> [What the task asks]: Write out exactly the lines of the entries below from the one holding "#f2c14e; stroke: #b6974b" to the one holding "16px; font-style: italic;", inclusive, and leave out all other lines.

> [Information provided]:
◆ ◆ ◆ ◆ ◆ ◆ ◆
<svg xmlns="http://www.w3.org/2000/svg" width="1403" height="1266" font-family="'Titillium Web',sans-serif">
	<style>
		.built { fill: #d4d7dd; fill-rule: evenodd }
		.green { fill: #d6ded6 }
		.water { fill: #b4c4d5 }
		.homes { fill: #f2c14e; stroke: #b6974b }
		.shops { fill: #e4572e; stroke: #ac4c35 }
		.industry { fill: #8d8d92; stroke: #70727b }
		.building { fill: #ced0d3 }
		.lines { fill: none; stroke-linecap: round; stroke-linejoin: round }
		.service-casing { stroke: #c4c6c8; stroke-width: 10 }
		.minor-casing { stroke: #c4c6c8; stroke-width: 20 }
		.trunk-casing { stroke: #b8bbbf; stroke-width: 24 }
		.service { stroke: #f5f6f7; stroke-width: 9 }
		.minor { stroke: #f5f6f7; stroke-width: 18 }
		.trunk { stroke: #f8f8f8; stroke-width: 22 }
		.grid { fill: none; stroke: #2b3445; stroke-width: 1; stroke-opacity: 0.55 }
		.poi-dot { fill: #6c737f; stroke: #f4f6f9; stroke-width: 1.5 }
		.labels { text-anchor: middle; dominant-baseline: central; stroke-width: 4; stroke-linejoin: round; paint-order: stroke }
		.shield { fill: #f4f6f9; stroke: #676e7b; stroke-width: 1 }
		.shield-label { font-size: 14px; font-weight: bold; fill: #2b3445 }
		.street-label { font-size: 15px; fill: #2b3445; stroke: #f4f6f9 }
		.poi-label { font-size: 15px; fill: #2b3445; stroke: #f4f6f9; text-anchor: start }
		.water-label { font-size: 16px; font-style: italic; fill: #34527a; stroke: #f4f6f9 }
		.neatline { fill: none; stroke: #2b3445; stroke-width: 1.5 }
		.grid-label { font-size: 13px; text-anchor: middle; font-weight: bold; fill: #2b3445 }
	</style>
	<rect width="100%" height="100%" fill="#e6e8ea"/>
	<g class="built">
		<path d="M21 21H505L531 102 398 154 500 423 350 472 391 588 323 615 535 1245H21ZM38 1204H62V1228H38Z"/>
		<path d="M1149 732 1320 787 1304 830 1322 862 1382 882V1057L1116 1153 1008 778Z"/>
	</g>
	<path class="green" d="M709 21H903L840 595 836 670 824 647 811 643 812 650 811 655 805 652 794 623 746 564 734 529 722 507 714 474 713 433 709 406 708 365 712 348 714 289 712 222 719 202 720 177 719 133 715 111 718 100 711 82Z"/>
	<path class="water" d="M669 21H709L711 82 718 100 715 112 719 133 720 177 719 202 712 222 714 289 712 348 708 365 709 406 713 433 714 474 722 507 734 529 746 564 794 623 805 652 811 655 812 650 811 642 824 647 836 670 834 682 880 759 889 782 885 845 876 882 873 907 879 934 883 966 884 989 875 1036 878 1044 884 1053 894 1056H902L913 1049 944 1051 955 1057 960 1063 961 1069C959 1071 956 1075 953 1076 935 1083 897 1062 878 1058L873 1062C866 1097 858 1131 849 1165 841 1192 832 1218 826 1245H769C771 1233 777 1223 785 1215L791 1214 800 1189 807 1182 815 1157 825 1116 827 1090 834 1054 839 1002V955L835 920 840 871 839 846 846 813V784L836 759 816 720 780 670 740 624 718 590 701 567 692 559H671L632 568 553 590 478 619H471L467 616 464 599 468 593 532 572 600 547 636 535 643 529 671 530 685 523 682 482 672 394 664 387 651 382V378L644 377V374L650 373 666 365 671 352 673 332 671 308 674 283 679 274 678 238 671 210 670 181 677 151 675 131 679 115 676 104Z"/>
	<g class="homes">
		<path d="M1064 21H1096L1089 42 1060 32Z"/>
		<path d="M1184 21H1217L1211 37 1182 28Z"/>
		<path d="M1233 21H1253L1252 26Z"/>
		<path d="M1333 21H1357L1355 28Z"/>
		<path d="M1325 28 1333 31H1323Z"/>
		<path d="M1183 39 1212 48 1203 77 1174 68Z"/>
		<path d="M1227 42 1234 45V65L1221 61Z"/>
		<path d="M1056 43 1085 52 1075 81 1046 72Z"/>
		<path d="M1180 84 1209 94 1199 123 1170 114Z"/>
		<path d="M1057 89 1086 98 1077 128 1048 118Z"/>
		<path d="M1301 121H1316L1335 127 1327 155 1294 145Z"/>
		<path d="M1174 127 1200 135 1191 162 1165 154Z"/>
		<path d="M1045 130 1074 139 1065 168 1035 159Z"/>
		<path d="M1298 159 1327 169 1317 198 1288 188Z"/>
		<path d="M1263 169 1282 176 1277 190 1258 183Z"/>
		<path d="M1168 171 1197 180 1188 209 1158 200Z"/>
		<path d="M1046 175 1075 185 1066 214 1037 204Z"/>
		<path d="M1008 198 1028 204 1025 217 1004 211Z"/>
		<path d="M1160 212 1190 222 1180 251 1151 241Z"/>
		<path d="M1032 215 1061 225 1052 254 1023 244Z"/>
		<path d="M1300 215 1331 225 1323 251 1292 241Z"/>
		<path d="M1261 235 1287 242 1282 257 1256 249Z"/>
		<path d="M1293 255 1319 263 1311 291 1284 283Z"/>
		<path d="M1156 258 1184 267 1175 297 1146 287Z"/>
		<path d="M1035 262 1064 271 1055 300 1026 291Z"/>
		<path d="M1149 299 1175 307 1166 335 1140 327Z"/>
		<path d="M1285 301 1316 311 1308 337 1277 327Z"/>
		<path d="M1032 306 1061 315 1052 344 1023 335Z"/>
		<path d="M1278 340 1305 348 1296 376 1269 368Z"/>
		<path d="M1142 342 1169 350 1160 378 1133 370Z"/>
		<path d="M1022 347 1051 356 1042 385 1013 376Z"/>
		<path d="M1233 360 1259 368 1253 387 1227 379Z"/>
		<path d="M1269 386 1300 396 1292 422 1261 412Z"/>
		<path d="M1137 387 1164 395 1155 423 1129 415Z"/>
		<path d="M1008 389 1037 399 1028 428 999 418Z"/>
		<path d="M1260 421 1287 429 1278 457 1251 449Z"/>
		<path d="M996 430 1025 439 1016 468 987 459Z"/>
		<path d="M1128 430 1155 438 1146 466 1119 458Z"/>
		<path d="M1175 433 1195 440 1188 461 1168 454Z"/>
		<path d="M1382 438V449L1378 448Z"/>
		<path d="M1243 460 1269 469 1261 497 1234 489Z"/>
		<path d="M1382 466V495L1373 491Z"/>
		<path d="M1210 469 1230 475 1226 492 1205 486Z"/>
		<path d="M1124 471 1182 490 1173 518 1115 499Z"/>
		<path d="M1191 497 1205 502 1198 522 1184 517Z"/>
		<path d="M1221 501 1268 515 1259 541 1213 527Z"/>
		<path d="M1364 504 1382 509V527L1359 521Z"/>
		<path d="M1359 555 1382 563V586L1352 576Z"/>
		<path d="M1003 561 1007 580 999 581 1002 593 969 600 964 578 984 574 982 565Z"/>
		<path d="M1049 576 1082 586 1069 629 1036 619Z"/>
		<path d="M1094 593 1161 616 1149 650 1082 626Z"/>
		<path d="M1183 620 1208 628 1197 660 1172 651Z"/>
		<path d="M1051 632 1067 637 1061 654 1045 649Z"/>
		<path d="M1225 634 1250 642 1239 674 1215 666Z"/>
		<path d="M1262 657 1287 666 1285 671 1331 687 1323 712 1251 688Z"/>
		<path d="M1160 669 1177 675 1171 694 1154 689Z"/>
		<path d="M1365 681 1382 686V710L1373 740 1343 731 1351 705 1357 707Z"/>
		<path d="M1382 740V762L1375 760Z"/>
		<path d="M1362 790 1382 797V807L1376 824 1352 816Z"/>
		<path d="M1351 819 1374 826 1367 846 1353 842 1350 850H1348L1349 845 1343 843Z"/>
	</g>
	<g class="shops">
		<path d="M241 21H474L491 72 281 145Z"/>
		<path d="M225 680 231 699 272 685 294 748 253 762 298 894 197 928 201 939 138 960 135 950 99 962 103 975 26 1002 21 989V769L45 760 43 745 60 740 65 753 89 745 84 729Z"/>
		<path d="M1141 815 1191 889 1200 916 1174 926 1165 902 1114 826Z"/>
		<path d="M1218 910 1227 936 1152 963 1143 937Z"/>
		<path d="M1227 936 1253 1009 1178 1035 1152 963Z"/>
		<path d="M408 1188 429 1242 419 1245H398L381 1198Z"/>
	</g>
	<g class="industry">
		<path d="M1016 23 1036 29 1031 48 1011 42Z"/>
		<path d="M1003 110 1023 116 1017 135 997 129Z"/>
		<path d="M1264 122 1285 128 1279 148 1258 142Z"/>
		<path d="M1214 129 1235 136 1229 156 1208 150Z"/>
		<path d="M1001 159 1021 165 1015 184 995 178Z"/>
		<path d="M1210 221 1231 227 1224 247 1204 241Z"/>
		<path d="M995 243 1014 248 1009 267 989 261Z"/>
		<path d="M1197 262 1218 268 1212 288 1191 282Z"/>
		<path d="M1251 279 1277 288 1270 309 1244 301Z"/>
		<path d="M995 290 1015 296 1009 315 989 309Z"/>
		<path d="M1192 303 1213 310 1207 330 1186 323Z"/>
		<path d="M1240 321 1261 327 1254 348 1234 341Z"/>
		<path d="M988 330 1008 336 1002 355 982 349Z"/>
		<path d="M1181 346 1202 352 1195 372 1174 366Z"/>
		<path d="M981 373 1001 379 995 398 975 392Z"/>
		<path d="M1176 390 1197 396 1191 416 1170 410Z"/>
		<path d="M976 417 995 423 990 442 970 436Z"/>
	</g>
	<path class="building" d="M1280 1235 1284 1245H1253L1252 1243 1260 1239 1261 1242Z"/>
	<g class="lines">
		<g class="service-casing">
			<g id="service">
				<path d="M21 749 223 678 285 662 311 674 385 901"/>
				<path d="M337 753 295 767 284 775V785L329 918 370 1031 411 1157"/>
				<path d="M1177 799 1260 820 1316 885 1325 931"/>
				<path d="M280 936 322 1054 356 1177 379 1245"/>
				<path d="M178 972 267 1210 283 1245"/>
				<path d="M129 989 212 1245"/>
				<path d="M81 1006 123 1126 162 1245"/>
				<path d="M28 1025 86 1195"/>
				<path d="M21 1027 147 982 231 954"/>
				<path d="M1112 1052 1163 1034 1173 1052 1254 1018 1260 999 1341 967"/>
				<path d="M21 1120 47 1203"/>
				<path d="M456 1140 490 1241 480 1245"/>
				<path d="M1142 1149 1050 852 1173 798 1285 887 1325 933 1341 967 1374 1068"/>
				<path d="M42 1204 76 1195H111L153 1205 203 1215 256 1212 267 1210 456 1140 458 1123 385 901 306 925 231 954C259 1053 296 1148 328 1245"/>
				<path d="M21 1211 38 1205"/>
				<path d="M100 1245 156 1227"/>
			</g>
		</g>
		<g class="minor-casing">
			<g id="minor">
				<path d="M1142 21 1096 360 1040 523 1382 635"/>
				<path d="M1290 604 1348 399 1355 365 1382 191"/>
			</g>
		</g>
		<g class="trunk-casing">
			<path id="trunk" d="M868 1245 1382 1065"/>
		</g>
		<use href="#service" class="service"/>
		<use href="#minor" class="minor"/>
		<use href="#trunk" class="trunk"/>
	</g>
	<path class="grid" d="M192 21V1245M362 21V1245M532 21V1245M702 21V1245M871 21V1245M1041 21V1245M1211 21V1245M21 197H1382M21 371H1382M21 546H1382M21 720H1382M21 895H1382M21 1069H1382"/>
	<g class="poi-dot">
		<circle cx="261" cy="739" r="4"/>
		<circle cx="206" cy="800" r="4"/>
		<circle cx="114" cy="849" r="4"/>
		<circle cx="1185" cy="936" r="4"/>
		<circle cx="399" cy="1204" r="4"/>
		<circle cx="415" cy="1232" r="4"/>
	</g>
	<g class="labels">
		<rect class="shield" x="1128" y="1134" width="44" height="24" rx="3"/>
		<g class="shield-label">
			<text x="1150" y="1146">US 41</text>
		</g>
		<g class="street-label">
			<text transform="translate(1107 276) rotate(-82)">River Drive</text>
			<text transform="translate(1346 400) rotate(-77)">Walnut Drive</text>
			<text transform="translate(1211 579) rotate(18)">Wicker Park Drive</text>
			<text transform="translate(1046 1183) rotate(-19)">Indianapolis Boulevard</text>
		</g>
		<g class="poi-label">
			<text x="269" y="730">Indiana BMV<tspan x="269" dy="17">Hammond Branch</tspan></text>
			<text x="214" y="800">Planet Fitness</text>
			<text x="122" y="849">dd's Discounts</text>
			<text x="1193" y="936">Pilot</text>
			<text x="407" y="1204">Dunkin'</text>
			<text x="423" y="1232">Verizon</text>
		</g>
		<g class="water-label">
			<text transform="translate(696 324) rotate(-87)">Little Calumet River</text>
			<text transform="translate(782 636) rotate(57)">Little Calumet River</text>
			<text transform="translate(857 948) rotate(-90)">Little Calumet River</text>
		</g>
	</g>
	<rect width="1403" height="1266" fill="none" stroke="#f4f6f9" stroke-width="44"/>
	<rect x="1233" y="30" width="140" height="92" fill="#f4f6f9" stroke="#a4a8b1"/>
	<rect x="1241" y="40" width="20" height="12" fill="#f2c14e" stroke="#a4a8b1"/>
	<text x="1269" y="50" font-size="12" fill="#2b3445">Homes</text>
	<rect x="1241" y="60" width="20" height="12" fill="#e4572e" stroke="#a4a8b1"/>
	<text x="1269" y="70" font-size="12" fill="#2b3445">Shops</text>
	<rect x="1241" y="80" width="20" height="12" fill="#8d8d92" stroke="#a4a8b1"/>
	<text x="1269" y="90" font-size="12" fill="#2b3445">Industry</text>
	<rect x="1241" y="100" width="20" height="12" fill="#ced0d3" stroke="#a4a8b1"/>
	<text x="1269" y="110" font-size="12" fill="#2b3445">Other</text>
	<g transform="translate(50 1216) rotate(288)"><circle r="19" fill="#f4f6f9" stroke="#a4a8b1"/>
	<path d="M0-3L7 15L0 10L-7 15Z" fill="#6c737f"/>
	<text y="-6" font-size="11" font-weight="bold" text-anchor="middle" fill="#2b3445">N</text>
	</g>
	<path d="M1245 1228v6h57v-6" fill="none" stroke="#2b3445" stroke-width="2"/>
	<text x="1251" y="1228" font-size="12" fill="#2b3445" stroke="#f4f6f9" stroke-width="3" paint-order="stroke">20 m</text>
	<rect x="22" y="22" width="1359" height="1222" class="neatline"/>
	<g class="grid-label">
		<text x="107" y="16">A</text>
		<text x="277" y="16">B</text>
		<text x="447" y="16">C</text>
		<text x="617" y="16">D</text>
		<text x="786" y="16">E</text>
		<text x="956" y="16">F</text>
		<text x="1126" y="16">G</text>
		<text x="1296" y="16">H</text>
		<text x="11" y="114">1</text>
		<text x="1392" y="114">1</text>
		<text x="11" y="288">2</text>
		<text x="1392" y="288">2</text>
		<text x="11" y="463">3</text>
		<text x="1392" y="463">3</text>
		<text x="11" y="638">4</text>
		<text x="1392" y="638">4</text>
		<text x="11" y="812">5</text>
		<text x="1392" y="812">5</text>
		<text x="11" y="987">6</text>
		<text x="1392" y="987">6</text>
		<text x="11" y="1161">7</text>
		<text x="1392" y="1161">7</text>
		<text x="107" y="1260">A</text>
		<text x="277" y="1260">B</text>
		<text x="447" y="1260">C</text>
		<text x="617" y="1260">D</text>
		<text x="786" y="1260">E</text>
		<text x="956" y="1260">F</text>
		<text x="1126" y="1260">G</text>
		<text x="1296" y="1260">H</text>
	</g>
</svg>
◆ ◆ ◆ ◆ ◆ ◆ ◆
> [Written answer]:
		.homes { fill: #f2c14e; stroke: #b6974b }
		.shops { fill: #e4572e; stroke: #ac4c35 }
		.industry { fill: #8d8d92; stroke: #70727b }
		.building { fill: #ced0d3 }
		.lines { fill: none; stroke-linecap: round; stroke-linejoin: round }
		.service-casing { stroke: #c4c6c8; stroke-width: 10 }
		.minor-casing { stroke: #c4c6c8; stroke-width: 20 }
		.trunk-casing { stroke: #b8bbbf; stroke-width: 24 }
		.service { stroke: #f5f6f7; stroke-width: 9 }
		.minor { stroke: #f5f6f7; stroke-width: 18 }
		.trunk { stroke: #f8f8f8; stroke-width: 22 }
		.grid { fill: none; stroke: #2b3445; stroke-width: 1; stroke-opacity: 0.55 }
		.poi-dot { fill: #6c737f; stroke: #f4f6f9; stroke-width: 1.5 }
		.labels { text-anchor: middle; dominant-baseline: central; stroke-width: 4; stroke-linejoin: round; paint-order: stroke }
		.shield { fill: #f4f6f9; stroke: #676e7b; stroke-width: 1 }
		.shield-label { font-size: 14px; font-weight: bold; fill: #2b3445 }
		.street-label { font-size: 15px; fill: #2b3445; stroke: #f4f6f9 }
		.poi-label { font-size: 15px; fill: #2b3445; stroke: #f4f6f9; text-anchor: start }
		.water-label { font-size: 16px; font-style: italic; fill: #34527a; stroke: #f4f6f9 }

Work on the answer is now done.